View of the Monastery of saint
Dominic of Fiesole at the beginning of 900
An Unusual Night
One night, during a pastoral visit, he had lingered in the confessional;
he decided to go back to the episcopate with his secretary and reached
it late in the night. The two servants - who had waited for him long
time - thought that he would not have come back in that night and went
peacefully to sleep. The secretary knocked at the door many times, but
he had no answer. He stopped only at Mons. Pio’s request, who, decided
to take a walk on the lawn in front of the palace under the moonshine;
later he said that during that time he had meditated on the words of the
parable of the prudent and foolish virgins (Matthew 25,1-13), who
–knocking at the door of the groom – said: “Lord, Lord, open to us!”.

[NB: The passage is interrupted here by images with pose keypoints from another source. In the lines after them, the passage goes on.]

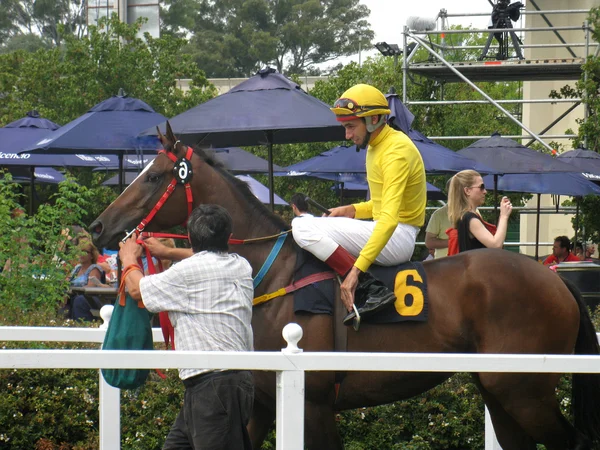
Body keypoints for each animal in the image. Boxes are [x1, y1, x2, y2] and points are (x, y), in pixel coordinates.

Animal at [90, 123, 600, 450]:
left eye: (155, 176)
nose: (98, 227)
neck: (271, 274)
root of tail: (555, 280)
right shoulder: (261, 402)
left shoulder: (313, 404)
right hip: (500, 390)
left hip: (524, 390)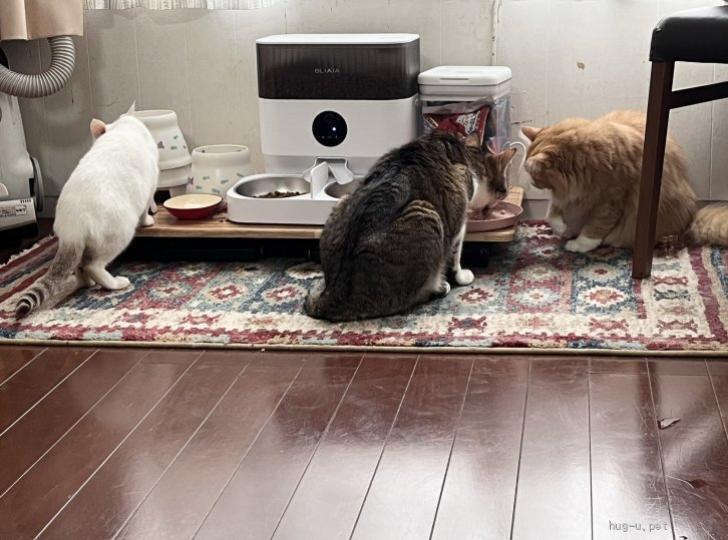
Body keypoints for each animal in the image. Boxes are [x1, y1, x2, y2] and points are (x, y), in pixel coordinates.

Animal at [15, 103, 159, 318]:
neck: (121, 128)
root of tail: (72, 229)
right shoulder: (151, 185)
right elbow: (146, 209)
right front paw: (149, 220)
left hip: (84, 246)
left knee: (81, 267)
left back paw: (87, 283)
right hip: (118, 236)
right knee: (93, 265)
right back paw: (116, 283)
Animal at [304, 131, 517, 322]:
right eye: (503, 191)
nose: (502, 197)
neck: (464, 153)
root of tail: (332, 297)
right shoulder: (458, 218)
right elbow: (456, 254)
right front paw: (461, 276)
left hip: (342, 201)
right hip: (426, 213)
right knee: (407, 299)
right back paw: (439, 287)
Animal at [521, 110, 728, 252]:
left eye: (534, 177)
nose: (532, 184)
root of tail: (692, 218)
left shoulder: (612, 200)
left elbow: (596, 227)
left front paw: (579, 244)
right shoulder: (567, 197)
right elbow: (551, 214)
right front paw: (561, 229)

And he thought: “What would it be of myself in the moment of my death if
I heard the Judge saying the terrible words: I don’t know you?”
He went on like that for some hours until the secretary went at two in
the morning to wake up the bell-ringer, who offered them a poor place to
sleep in the entrance of his house. They remained there until four when
the servant finally heard them and opened the door. The bishop didn’t
say a word of reproach and he went at once to celebrate the Holy Mess.

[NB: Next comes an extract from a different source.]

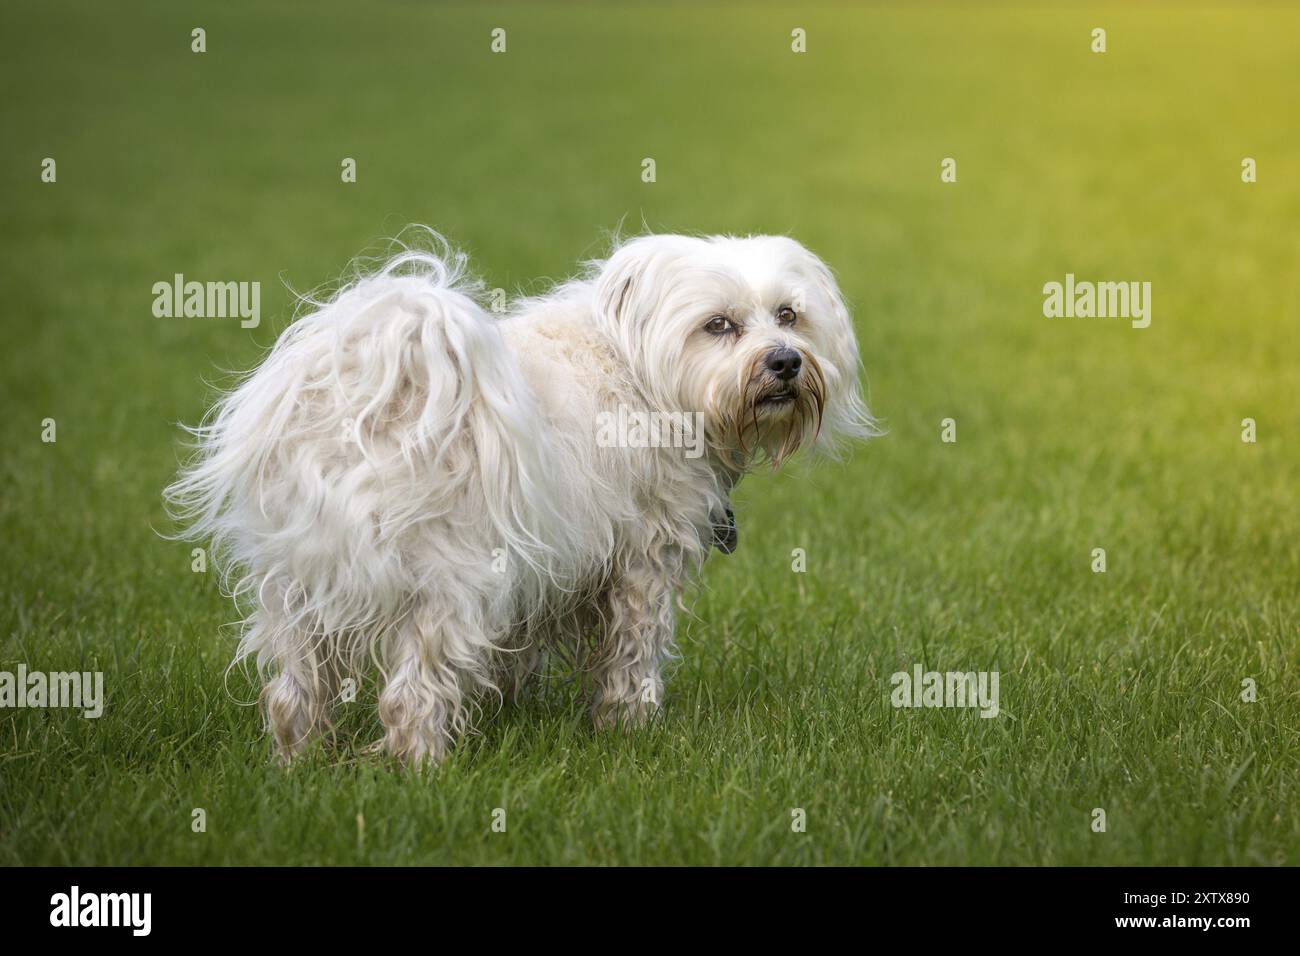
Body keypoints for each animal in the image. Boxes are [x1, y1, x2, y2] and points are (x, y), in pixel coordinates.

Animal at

The only thing servants received from him was a blessing.
Overview of the city of S.Miniato
(Pisa) at the beginning of 900
A Long Awaited Conversion
Giuseppe Levantini-Pieroni, contemporary of Mons. Pio and schoolfellow
at the Barnabites’ School had competed with him in goodness of heart and
intelligence; but he lost his mother when he was 10 years old and he
wasn’t supported by his father, so he abandoned his Faith and the Church
and became a layman. In his life he met many times Mons. Pio and had
with him some religious discussions; in one of these meetings, after
having replied to his objections, the bishop – pulling his beard – said
to him: “We need other beards to refute our faith!” In the following
years Levantini-Pieroni was seriously ill but he continued to refuse
priests and religious supports; his wife, who was very religious,
reminded him of his old friend Alberto (Mons. Pio Alberto), and her
husband accepted in the name of their old friendship. They called Mons.

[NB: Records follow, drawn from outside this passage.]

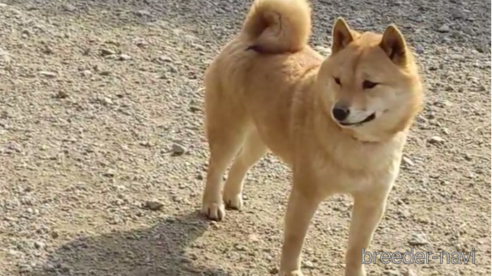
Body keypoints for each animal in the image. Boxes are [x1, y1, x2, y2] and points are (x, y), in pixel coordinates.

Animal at [199, 0, 422, 274]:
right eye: (338, 80)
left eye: (369, 84)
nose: (339, 111)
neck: (356, 145)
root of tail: (248, 36)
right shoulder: (305, 195)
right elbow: (294, 241)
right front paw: (291, 270)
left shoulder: (371, 204)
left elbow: (356, 250)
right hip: (230, 131)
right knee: (216, 167)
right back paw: (212, 203)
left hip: (262, 139)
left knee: (240, 164)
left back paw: (231, 195)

Pio who came at once and stayed with him for long; when he went away the
Bishop declared: “I have obtained more than I could hope”. And the ill
man confided to his nephew: “I’m peaceful, I’m very happy. Forget my
past”.
Blasphemies And Blasphemers
One morning, while he was going to the Florence’s seminary to teach, he
heard some young people swearing; Father Pio Alberto came up to them and
asked them - kindly but resolutely - if they had the courage to address
to the king only one of those abuses they daringly used for the King of
all Kings. The young people were struck dumb and the Father went on his
way. After a few months he was called to confess a young dying man who
was demanding for him: he was one of the young men, who repented during
his incurable illness and proclaimed he would have never found his peace
until he had seen near him the friar who had told him off.